(21 May 2000) The fourth album from Kansas City-based Connie Dover,
The Border Of Heaven - Celtic Music On The American Frontier
(Taylor Park Music (USA) TPMD0401, 2000) is an eclectic collection
that blends traditional Celtic themes with songs of the American west.
Dover's earlier albums received international acclaim and include
Somebody, The Wishing Well and If Ever I Return.
The album was produced in conjunction with Phil Cunningham and
is comprised of twelve tracks with instrumental contributions by
a bevy of additonal performing artists. Be sure to visit Connie's
website for additional information about the album and the artist's
Connie's soprano voice perfectly suits the folky themes of her
newest album. Songs are sung either in Gaelic or English and most
blend Irish and American instrumental themes.
The album opens with "The Blessing" sung in Gaelic
and combines traditional melodies with additional instrumentation.
The traditional American folk song "Sweet Betsy From Pike" has a
lovely moving melody and Connie's sensitive lead vocal carries it
wonderfully. Adapted form the Alabama folk song, Connie's "I Am
Going To The West" is a folk ballad with a catchy melody certain
to appeal to a broad audience. The eclectic combination continues
with Connie's interpretation of "The Streets Of Laredo" accompanied
primarily by accordian. A contrasting vocal by Skip Gordon adds
to the American cowboy flavour of the track.
Phil Cunningham's penny whistle introduces the ballad "Lord
Franklin," perfectly illustrating the crystalline texture of
Connie's voice. The traditional Irish song "An Spailpín
Fanach" (The Wandering Laborer) is sung in Gaelic with tremendous
clarity and, a highlight of the album with a lovely instrumental
bridge, is also a tribute to Connie's vocal talent. The track
"Last Night by the River," written by Connie Dover is a very
slow, almost droning, hymn; vocals soar over the lightest
instrumental arrangement. An American folk song of Scottish
origin, "The Water Is Wide" and the English folk song "My Dearest
Dear" are highly accessible yet slow paced ballads with stunning
lead vocals and light instrumental accompaniment.

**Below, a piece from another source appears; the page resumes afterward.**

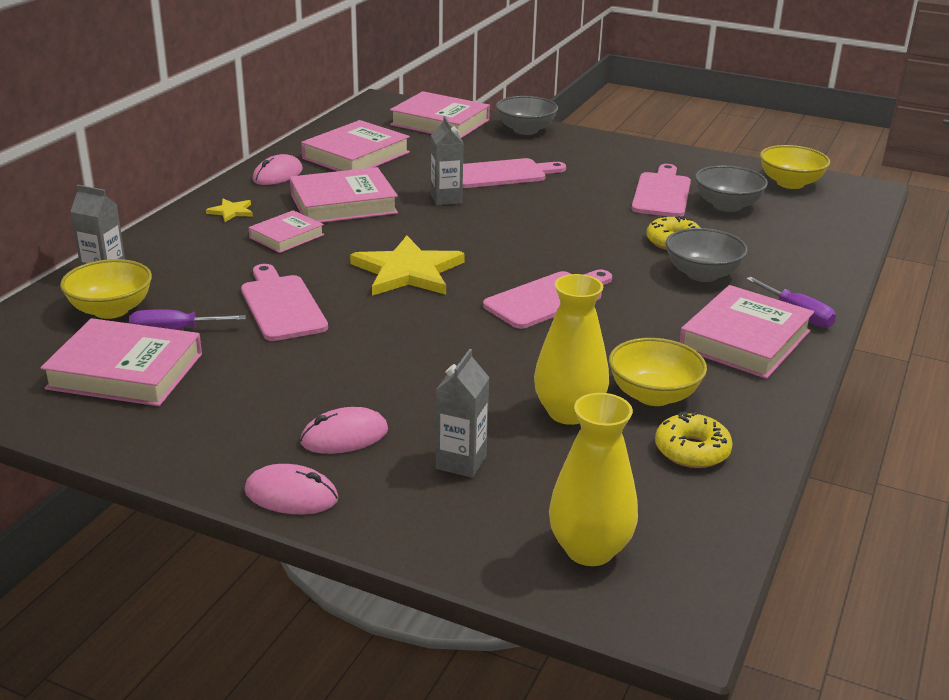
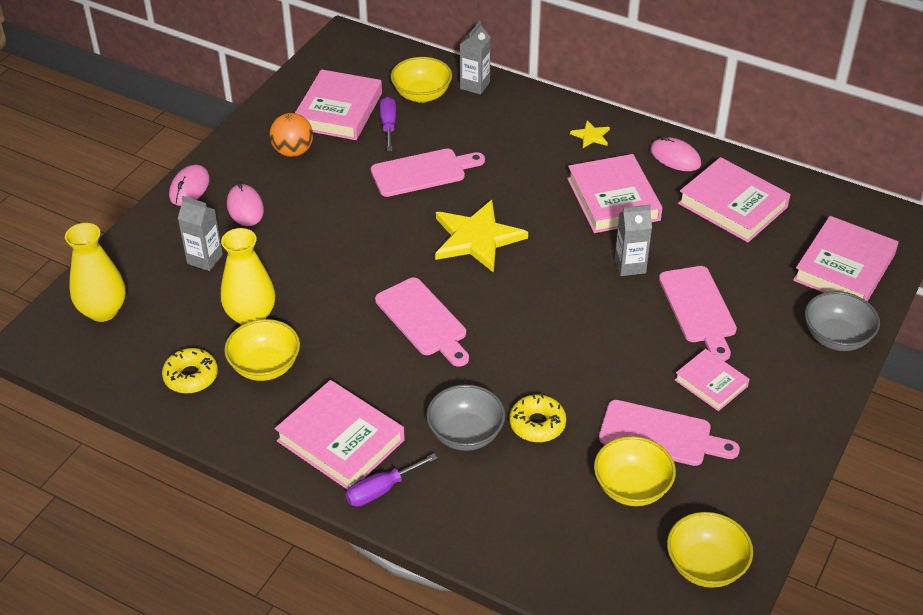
camera: 95 degrees right, 15 degrees up
(216, 404) = (293, 151): none -> orange ball
(286, 236) = (543, 169): pink book -> pink book (711, 383)
(727, 206) = (632, 487): grey bowl -> yellow bowl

Orchestral-sounding instrumental arrangements support Connie's
lead vocal in the hymn "Wondrous Love" and make it a highly
memorable track. The pace actually picks up in the folk song
"Winters Night" with dancing feet contributing to its percussive
texture. The American Civil War folk song "Brother Green" is
sung almost a capella and serves to illustrate the range and
depth of Connie's vocal talent.
Taylor Park Music has spared no expense in the production of
Connie's latest album. Artwork is lovely and a thick booklet
with complete lyrics and song backgrounds accompanies the compact
disc. You can read further reviews, hear soundbites and order the
album from amazon.com
here. Connie's earlier albums are also available at amazon.com.
This latest album is technically superb and eclectic in its construction.
The music is very listenable and most appropriate for relaxation.
Worth a journey, it is certainly a very nice listen!